**Activity:**
Return every line from the records below with the string "Hyperliquid".

Extracted material below:

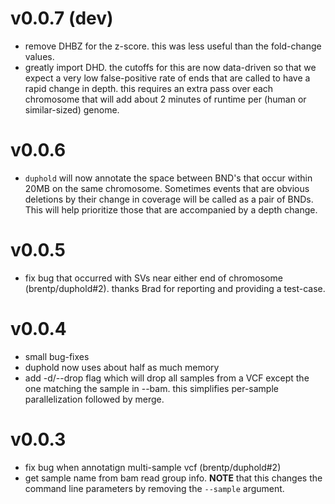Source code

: v0.0.7 (dev)
============
+ remove DHBZ for the z-score. this was less useful than the fold-change values.
+ greatly import DHD. the cutoffs for this are now data-driven so that we expect a very low false-positive rate
  of ends that are called to have a rapid change in depth. this requires an extra pass over each chromosome that
  will add about 2 minutes of runtime per (human or similar-sized) genome.

v0.0.6
======
+ `duphold` will now annotate the space between BND's that occur within 20MB on the same chromosome. Sometimes events that are obvious
   deletions by their change in coverage will be called as a pair of BNDs. This will help prioritize those that are accompanied by a
   depth change.

v0.0.5
======
+ fix bug that occurred with SVs near either end of chromosome (brentp/duphold#2). thanks Brad for reporting and providing a test-case.

v0.0.4
======
+ small bug-fixes
+ duphold now uses about half as much memory
+ add -d/--drop flag which will drop all samples from a VCF except the
  one matching the sample in --bam. this simplifies per-sample 
  parallelization followed by merge.


v0.0.3
======
+ fix bug when annotatign multi-sample vcf (brentp/duphold#2)
+ get sample name from bam read group info. **NOTE** that this changes the command line parameters by removing the `--sample` argument.
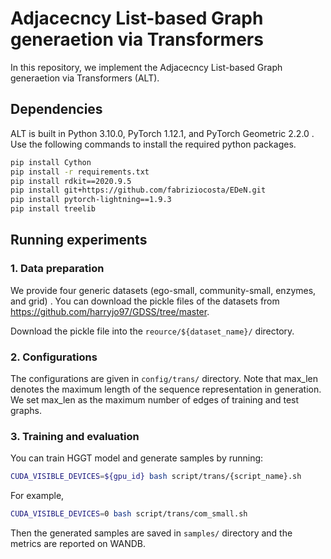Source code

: # Adjacecncy List-based Graph generaetion via Transformers

In this repository, we implement the Adjacecncy List-based Graph generaetion via Transformers (ALT).

## Dependencies

ALT is built in Python 3.10.0, PyTorch 1.12.1, and PyTorch Geometric 2.2.0 . Use the following commands to install the required python packages.

```sh
pip install Cython
pip install -r requirements.txt
pip install rdkit==2020.9.5
pip install git+https://github.com/fabriziocosta/EDeN.git
pip install pytorch-lightning==1.9.3
pip install treelib
```

## Running experiments

### 1. Data preparation

We provide four generic datasets (ego-small, community-small, enzymes, and grid) . You can download the pickle files of the datasets from https://github.com/harryjo97/GDSS/tree/master. 

Download the pickle file into the `reource/${dataset_name}/` directory.


### 2. Configurations

The configurations are given in `config/trans/` directory. Note that max_len denotes the maximum length of the sequence representation in generation. We set max_len as the maximum number of edges of training and test graphs.

### 3. Training and evaluation

You can train HGGT model and generate samples by running:
```sh
CUDA_VISIBLE_DEVICES=${gpu_id} bash script/trans/{script_name}.sh
```

For example, 
```sh
CUDA_VISIBLE_DEVICES=0 bash script/trans/com_small.sh
```

Then the generated samples are saved in  `samples/` directory and the metrics are reported on WANDB.
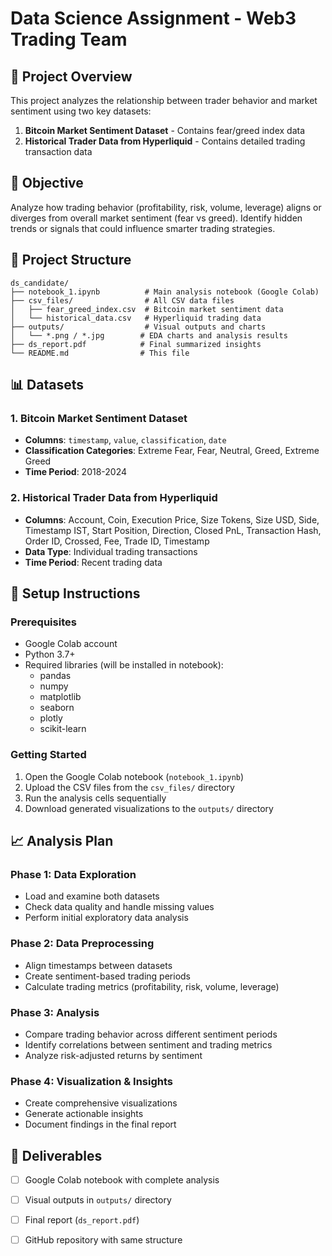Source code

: ﻿# Data Science Assignment - Web3 Trading Team

## 📂 Project Overview
This project analyzes the relationship between trader behavior and market sentiment using two key datasets:
1. **Bitcoin Market Sentiment Dataset** - Contains fear/greed index data
2. **Historical Trader Data from Hyperliquid** - Contains detailed trading transaction data

## 🎯 Objective
Analyze how trading behavior (profitability, risk, volume, leverage) aligns or diverges from overall market sentiment (fear vs greed). Identify hidden trends or signals that could influence smarter trading strategies.

## 📁 Project Structure
```
ds_candidate/
├── notebook_1.ipynb          # Main analysis notebook (Google Colab)
├── csv_files/                # All CSV data files
│   ├── fear_greed_index.csv  # Bitcoin market sentiment data
│   └── historical_data.csv   # Hyperliquid trading data
├── outputs/                  # Visual outputs and charts
│   └── *.png / *.jpg        # EDA charts and analysis results
├── ds_report.pdf            # Final summarized insights
└── README.md                # This file
```

## 📊 Datasets

### 1. Bitcoin Market Sentiment Dataset
- **Columns**: `timestamp`, `value`, `classification`, `date`
- **Classification Categories**: Extreme Fear, Fear, Neutral, Greed, Extreme Greed
- **Time Period**: 2018-2024

### 2. Historical Trader Data from Hyperliquid
- **Columns**: Account, Coin, Execution Price, Size Tokens, Size USD, Side, Timestamp IST, Start Position, Direction, Closed PnL, Transaction Hash, Order ID, Crossed, Fee, Trade ID, Timestamp
- **Data Type**: Individual trading transactions
- **Time Period**: Recent trading data

## 🚀 Setup Instructions

### Prerequisites
- Google Colab account
- Python 3.7+
- Required libraries (will be installed in notebook):
  - pandas
  - numpy
  - matplotlib
  - seaborn
  - plotly
  - scikit-learn

### Getting Started
1. Open the Google Colab notebook (`notebook_1.ipynb`)
2. Upload the CSV files from the `csv_files/` directory
3. Run the analysis cells sequentially
4. Download generated visualizations to the `outputs/` directory

## 📈 Analysis Plan

### Phase 1: Data Exploration
- Load and examine both datasets
- Check data quality and handle missing values
- Perform initial exploratory data analysis

### Phase 2: Data Preprocessing
- Align timestamps between datasets
- Create sentiment-based trading periods
- Calculate trading metrics (profitability, risk, volume, leverage)

### Phase 3: Analysis
- Compare trading behavior across different sentiment periods
- Identify correlations between sentiment and trading metrics
- Analyze risk-adjusted returns by sentiment

### Phase 4: Visualization & Insights
- Create comprehensive visualizations
- Generate actionable insights
- Document findings in the final report

## 📝 Deliverables
- [ ] Google Colab notebook with complete analysis
- [ ] Visual outputs in `outputs/` directory
- [ ] Final report (`ds_report.pdf`)
- [ ] GitHub repository with same structure

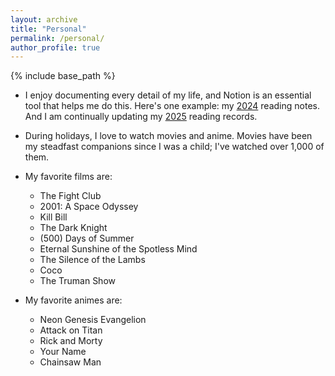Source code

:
 ```yaml
---
layout: archive
title: "Personal"
permalink: /personal/
author_profile: true
---
```


{% include base_path %}

- I enjoy documenting every detail of my life, and Notion is an essential tool that helps me do this. Here's one example: my [2024](https://zoeyzheng0808.notion.site/b4c283d1d2cf409389cb2dd3bbcbd3c1?v=d2286ae5a5a24739b633cf594c7fed26) reading notes. And I am continually updating my [2025](https://zoeyzheng0808.notion.site/172ad94f243e8097aef7c445e66f65ee?v=172ad94f243e817aa374000c2d73bacc&source=copy_link) reading records.

- During holidays, I love to watch movies and anime. Movies have been my steadfast companions since I was a child; I've watched over 1,000 of them.

- My favorite films are: 
    - The Fight Club
    - 2001: A Space Odyssey
    - Kill Bill
    - The Dark Knight
    - (500) Days of Summer
    - Eternal Sunshine of the Spotless Mind
    - The Silence of the Lambs
    - Coco
    - The Truman Show

- My favorite animes are:
    - Neon Genesis Evangelion
    - Attack on Titan
    - Rick and Morty
    - Your Name
    - Chainsaw Man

End of Extracted material.

**Written response:**
2. **Historical Trader Data from Hyperliquid** - Contains detailed trading transaction data
│   └── historical_data.csv   # Hyperliquid trading data
### 2. Historical Trader Data from Hyperliquid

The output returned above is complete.